[Saved entries]

★ ★ ★

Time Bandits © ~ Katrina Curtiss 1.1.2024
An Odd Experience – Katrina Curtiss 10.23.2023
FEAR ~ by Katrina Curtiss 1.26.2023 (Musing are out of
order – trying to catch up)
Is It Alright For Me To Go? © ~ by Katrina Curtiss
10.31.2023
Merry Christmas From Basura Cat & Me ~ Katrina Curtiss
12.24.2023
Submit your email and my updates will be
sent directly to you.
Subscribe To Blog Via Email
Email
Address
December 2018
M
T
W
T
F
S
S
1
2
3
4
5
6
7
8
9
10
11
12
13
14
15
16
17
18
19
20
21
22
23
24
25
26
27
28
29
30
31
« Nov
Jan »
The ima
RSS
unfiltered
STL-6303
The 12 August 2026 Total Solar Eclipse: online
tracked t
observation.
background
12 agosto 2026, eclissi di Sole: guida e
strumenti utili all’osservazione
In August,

★ ★ ★

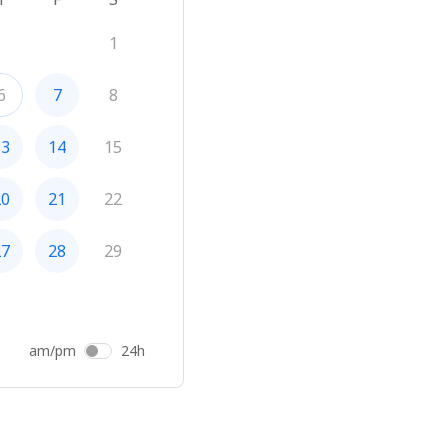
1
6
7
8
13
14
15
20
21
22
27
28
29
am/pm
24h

★ ★ ★

Report the number of lines in the material that contain the string "Curtiss". Give only the number.

*Solution to this exercise:* 5